## ABOUT THIS TASK
Leave out the pictures and transcribe every entry below exactly.

## SOURCE MATERIAL

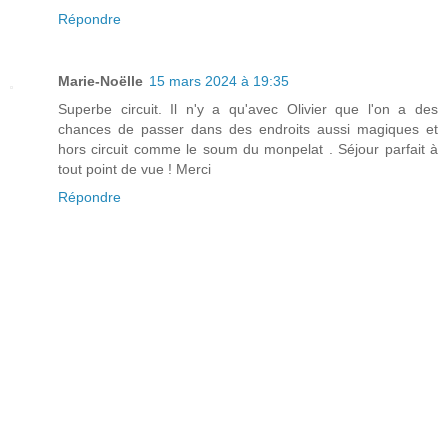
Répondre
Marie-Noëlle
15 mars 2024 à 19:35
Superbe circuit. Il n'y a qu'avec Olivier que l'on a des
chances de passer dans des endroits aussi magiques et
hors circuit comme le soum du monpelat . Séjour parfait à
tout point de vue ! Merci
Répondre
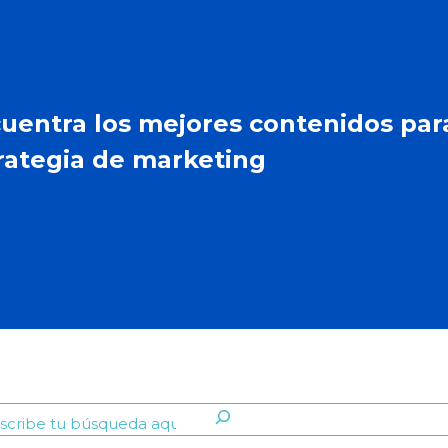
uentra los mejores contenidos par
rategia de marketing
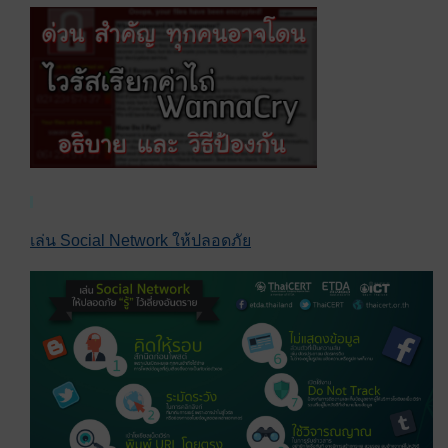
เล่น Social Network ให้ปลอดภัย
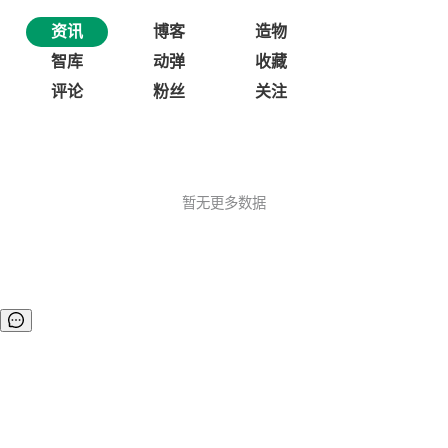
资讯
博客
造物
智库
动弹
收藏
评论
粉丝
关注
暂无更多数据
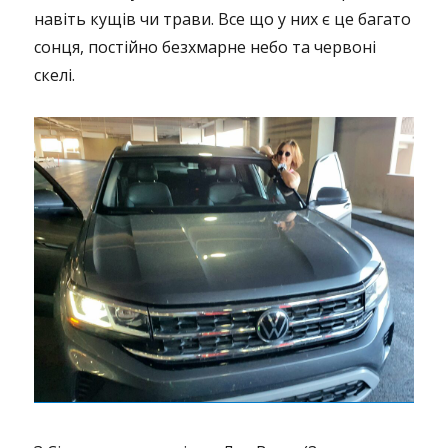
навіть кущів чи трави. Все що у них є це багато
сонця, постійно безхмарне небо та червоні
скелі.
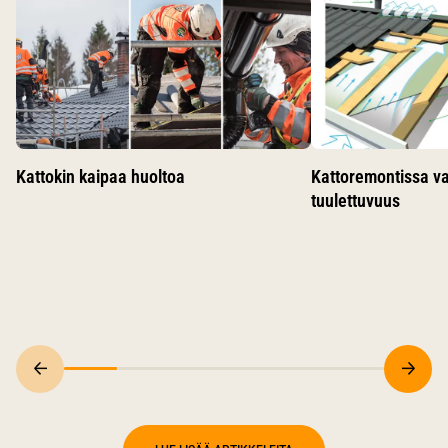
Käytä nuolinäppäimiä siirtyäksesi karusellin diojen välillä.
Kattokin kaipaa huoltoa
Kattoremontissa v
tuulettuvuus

## COMPLETED TASK
Répondre
Marie-Noëlle
15 mars 2024 à 19:35
Superbe circuit. Il n'y a qu'avec Olivier que l'on a des
chances de passer dans des endroits aussi magiques et
hors circuit comme le soum du monpelat . Séjour parfait à
tout point de vue ! Merci
Répondre
uentra los mejores contenidos par
rategia de marketing
เล่น Social Network ให้ปลอดภัย
资讯
博客
造物
智库
动弹
收藏
评论
粉丝
关注
暂无更多数据
навіть кущів чи трави. Все що у них є це багато
сонця, постійно безхмарне небо та червоні
скелі.
Käytä nuolinäppäimiä siirtyäksesi karusellin diojen välillä.
Kattokin kaipaa huoltoa
Kattoremontissa v
tuulettuvuus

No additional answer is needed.